[Beowulf] Definition of HPC

Lux, Jim (337C)
Wed Apr 17 17:44:20 PDT 2013

I think this gets back to the scalability and partitionability.

If you could run your experiment on a small cheap cluster *that isn't shared*, nobody would care whether you have root, any more than whether you have root on your desktop computer.

The problem is when the problem is
a) large enough to require a big expensive cluster -and-
b) infrequent enough that you can't justify buying that cluster just for you

And now you're into "how do you share, when you want bare metal access"

One approach is to have an air-gapped isolated cluster.  You come in, you do whatever, and when you're done it's wiped clean.  That has substantial setup and teardown costs.

On the other hand, if you want simultaneous sharing (user A gets 500 nodes, user B gets 500 nodes), I think that's fundamentally incompatible with bare metal/root access. 

IT shops are used to the "how do we simultaneously share a big expensive box among many users".. the processes and politics have been worked out over the last 50 years, along with gory details of chargebacks, dynamic pricing, etc.  And, it tends to be pretty regimented.. many users, especially in a "computing" environment, implies many diverse needs, so that big piece of iron will have lots of interfaces, lots of configurable whatsits, etc.   That makes it complex to administer, because when you reconfigure after user A leaves, but before user C starts up, and without interrupting user B, that is a challenging problem.

The default answer is always going to be "no".  Saying "No" makes one person unhappy, but keeps the other N-1 people happy.

I think ultimately, that "doing dangerous things requires dedicated facilities, and so it's expensive".   Rocket engine or Energetic Compound development is expensive partly because you need a place to test them, not because the engineering is any more difficult than other engineering. (look up C2N14.. 
"An Energetic and Highly Sensitive Binary Azidotetrazole"..  a blog quote: " Never forget, the biggest accomplishment in such work is not blowing out the lab windows.")

Jim Lux

From: Max R. Dechantsreiter
Sent: Wednesday, April 17, 2013 2:32 PM
To: landman at scalableinformatics.com
Cc: beowulf at beowulf.org
Subject: Re: [Beowulf] Definition of HPC


> So, I am sorry ... if you *require* root to perform your work on a 
> regular basis, chances are, you are one misstep from misfortune, and 
> its quite likely to be self-inflicted.

What about dropping page cache?  What about setting up to run in "turbo mode" (with Intel processors)?  There are a number of relatively minor functions accessible only via root (or sudo) that could be important for performance testing.

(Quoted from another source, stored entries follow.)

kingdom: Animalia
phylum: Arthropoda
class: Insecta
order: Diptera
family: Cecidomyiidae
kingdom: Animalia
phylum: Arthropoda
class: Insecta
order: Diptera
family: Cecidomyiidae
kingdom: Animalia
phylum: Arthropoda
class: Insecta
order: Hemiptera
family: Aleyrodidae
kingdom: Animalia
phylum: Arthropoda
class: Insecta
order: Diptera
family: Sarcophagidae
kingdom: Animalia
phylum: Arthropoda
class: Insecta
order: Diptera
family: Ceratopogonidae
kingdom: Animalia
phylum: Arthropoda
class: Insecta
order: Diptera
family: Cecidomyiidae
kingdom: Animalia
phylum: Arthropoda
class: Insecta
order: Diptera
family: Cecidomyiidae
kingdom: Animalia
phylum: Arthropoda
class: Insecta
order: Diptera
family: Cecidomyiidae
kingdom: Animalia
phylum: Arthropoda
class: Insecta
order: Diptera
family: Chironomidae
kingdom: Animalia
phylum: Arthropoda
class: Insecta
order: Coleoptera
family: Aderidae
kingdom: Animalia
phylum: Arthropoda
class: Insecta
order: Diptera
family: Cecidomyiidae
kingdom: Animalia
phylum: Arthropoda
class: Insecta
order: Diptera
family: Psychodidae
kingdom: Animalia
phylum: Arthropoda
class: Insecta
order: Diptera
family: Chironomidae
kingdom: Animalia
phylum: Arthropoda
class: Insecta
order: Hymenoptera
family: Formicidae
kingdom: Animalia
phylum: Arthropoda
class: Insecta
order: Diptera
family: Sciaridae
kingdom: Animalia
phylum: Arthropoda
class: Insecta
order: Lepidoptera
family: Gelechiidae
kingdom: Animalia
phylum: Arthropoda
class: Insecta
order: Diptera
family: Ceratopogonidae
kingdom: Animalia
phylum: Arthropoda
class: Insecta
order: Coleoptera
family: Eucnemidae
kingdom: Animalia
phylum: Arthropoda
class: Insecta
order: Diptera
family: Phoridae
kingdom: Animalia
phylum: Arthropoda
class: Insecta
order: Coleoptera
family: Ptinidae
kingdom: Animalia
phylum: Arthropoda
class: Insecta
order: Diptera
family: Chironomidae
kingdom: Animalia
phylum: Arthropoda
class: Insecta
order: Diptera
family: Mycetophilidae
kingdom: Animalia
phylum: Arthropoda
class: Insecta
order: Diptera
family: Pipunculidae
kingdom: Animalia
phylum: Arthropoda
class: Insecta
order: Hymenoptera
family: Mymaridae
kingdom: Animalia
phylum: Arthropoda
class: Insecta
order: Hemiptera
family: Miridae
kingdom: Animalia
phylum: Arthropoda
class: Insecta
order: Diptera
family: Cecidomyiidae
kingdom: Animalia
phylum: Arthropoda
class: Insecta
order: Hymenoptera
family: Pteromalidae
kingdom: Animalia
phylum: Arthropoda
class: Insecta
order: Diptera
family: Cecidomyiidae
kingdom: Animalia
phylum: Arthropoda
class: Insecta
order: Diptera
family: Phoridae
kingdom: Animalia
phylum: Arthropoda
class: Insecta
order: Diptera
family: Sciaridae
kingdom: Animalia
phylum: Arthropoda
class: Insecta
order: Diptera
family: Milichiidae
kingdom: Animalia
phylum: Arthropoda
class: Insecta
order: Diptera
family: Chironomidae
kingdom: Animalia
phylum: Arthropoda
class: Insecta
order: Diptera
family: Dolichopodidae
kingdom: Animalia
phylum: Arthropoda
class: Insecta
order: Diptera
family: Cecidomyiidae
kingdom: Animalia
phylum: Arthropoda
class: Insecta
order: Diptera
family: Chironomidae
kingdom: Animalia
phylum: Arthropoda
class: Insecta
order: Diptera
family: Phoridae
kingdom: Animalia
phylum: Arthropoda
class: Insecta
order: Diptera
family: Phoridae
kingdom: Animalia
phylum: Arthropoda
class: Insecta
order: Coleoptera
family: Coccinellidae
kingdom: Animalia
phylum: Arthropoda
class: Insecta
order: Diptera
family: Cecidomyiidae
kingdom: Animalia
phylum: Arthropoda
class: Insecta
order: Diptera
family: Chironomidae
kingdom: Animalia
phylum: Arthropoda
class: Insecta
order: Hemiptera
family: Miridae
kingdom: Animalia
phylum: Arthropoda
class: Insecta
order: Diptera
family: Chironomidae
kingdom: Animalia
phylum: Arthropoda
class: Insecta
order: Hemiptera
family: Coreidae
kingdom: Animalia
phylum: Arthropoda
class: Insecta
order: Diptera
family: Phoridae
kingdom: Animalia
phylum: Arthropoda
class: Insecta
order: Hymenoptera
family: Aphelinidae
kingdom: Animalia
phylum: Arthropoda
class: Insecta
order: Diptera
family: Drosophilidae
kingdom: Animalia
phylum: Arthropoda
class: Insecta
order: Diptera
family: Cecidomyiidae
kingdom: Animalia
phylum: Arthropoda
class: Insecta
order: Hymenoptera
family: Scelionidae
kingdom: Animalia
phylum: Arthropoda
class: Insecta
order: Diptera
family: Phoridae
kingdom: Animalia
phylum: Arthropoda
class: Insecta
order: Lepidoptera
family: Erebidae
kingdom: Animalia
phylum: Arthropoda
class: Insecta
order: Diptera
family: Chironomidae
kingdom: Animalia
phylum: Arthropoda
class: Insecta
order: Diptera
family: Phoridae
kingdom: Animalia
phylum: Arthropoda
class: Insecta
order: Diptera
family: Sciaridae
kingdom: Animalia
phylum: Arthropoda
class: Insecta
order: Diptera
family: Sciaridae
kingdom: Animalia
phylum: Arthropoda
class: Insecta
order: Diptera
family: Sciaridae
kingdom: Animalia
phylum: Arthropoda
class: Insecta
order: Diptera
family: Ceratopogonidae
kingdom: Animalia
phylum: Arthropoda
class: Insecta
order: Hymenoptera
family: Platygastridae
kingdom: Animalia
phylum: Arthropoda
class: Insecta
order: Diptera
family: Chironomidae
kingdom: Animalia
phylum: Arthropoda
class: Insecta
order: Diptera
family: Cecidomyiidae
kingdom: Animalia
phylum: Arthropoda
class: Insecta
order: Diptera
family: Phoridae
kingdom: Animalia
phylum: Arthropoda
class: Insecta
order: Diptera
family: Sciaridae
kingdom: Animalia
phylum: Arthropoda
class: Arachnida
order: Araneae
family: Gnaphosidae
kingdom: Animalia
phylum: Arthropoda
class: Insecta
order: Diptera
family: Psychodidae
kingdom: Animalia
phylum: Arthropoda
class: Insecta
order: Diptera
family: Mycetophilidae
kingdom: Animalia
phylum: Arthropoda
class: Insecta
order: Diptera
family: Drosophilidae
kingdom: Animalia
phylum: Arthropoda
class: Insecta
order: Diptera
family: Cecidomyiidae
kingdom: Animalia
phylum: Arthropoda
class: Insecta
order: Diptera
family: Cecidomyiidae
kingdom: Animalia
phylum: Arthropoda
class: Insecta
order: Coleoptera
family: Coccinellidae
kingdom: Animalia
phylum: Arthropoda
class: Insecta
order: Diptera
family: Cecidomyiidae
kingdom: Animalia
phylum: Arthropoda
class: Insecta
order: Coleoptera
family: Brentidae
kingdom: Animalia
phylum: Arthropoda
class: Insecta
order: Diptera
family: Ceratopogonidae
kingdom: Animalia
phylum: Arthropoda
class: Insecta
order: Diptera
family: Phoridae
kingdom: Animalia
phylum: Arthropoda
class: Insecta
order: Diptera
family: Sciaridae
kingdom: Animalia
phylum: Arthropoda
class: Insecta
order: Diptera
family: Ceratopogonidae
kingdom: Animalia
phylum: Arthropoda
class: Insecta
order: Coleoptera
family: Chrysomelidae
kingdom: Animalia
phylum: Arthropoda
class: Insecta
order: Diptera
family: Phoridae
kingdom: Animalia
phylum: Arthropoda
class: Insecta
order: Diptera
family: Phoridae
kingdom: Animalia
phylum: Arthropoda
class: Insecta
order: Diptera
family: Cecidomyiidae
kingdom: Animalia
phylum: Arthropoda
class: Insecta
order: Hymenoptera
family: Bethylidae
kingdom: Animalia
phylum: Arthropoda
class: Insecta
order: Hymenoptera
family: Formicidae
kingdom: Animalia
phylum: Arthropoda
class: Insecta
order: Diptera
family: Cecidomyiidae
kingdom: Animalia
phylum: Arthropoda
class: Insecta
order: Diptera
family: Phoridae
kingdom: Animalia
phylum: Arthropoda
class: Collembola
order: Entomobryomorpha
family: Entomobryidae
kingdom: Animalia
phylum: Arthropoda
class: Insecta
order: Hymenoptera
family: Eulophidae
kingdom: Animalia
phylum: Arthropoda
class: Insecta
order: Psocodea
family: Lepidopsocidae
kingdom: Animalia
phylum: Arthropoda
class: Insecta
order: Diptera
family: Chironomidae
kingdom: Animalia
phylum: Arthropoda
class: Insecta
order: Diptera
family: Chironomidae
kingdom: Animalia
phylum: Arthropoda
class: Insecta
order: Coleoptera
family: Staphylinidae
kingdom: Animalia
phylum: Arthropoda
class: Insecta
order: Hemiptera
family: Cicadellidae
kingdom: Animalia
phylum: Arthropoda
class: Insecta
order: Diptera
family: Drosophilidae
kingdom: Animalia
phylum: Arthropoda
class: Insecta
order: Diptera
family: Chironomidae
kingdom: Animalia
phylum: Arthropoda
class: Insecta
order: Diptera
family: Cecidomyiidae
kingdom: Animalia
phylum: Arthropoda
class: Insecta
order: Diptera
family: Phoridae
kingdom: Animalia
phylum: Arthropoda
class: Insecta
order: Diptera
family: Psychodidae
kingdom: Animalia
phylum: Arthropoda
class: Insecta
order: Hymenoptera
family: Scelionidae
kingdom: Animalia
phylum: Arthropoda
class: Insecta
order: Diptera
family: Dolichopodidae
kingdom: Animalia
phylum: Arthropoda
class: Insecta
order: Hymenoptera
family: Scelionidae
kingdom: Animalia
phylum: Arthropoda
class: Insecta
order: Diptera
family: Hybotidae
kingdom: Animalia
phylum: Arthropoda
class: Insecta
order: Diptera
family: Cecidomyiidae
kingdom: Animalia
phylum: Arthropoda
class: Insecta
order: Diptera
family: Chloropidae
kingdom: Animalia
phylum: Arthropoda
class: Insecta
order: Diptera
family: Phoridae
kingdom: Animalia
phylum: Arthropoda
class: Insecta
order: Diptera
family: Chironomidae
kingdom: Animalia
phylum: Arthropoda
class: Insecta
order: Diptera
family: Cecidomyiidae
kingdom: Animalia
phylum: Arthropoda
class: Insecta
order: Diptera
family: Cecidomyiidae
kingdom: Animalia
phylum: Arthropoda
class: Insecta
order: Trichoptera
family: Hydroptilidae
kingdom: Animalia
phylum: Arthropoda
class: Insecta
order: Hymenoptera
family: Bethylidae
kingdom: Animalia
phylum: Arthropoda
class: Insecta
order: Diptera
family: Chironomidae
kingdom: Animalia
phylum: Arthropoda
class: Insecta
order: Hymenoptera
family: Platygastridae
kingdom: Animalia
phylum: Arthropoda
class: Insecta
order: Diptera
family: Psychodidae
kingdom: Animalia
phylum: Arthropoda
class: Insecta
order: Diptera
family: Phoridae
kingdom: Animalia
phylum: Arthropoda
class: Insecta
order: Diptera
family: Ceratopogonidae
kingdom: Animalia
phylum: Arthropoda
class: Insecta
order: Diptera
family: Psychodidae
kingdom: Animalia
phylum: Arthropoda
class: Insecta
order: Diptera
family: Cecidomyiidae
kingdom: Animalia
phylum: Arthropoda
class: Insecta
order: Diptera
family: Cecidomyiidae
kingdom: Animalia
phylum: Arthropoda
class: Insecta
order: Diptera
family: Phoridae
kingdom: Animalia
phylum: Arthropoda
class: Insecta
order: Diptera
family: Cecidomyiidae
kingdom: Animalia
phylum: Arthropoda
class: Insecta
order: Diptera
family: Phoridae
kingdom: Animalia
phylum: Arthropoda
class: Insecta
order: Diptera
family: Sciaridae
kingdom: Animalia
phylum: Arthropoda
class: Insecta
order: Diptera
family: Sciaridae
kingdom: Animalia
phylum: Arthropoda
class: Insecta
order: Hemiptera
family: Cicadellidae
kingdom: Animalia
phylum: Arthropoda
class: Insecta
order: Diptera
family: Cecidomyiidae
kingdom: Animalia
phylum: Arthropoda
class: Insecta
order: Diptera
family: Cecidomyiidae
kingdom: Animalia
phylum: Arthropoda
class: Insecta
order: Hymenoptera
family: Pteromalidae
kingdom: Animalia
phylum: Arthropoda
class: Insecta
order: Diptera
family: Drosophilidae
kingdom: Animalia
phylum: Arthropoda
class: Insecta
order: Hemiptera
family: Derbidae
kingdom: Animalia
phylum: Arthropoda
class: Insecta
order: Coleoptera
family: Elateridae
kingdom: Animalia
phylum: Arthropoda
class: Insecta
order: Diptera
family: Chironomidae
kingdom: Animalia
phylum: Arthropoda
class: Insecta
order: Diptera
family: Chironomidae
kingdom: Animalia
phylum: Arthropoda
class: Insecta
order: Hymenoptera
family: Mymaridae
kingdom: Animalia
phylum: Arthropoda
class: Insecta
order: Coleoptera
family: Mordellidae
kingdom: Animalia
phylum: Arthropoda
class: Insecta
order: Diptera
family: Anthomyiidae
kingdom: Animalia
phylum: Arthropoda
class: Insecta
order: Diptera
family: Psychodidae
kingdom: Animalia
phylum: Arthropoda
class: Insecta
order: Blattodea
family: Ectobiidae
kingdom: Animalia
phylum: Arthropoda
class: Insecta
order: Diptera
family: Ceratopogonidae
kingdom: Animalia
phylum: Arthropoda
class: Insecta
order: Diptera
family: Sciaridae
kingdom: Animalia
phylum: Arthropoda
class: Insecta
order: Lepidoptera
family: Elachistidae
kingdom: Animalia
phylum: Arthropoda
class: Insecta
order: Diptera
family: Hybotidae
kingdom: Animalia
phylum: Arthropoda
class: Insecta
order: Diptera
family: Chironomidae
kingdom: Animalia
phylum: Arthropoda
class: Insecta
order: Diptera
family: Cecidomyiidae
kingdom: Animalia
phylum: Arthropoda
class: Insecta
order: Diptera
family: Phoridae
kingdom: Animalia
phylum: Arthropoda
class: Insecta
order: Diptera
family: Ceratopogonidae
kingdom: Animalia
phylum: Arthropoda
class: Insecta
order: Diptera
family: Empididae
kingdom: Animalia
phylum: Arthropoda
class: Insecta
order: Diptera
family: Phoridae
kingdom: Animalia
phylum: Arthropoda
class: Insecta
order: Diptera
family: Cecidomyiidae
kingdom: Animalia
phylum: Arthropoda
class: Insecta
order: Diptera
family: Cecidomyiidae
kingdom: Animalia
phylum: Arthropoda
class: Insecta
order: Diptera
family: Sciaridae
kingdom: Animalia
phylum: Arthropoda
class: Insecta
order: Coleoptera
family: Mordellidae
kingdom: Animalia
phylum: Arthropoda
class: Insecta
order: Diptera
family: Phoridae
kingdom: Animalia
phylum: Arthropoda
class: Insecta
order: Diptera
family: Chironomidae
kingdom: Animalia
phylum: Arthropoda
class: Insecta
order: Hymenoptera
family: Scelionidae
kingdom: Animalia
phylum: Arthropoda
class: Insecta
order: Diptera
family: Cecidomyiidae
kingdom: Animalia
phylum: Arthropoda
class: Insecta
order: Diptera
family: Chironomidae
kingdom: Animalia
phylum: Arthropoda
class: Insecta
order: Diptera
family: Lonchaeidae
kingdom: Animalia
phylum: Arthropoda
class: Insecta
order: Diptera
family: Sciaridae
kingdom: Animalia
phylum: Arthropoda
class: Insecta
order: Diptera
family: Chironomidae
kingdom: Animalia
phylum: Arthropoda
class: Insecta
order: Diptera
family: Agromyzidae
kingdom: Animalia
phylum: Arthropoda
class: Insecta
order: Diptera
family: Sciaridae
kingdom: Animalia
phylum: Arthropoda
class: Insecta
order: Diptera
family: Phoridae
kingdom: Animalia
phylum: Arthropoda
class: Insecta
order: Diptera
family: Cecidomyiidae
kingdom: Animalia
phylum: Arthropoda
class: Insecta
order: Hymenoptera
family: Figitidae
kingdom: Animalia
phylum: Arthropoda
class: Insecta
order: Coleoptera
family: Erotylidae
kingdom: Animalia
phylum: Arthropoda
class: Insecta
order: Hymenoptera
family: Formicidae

Administrators don't have to give root access to everybody, just because they give it to a few - it's not a democracy.
But I should be able to lobby for my needs, and expect my actions to be carefully scrutinized, knowing consequences of abuse would be serious and far-ranging.  You've heard of system logs, I presume....

> But back to the running with scissors down broken staircases, in the 
> dark, with low coefficients of friction on the stable steps, and many 
> missing or unstable steps ... that is running as root.  Make sure you 
> have good, recent backups, and you test that your backups are recent, 
> and correct, before you go break something important. And if you rely 
> upon external support, make darned sure they have a clue.

Running as root always makes me very nervous, which is why I avoid it at all costs.

In fact almost all of what I need could be wrapped either in sudo commands, or in special batch queues having the desired properties.  THE PROBLEM with shared resources is that their administrators are too hidebound to negotiate such needs, in far too many cases.

> Running as root?  Yeah, its that bad.  Just say no.

Are you setting yourself up as arbiter of who should and who should not run as root?  Please - respect those of us who have the capabilities, experience, and juice to do so (when cirumstances demand it).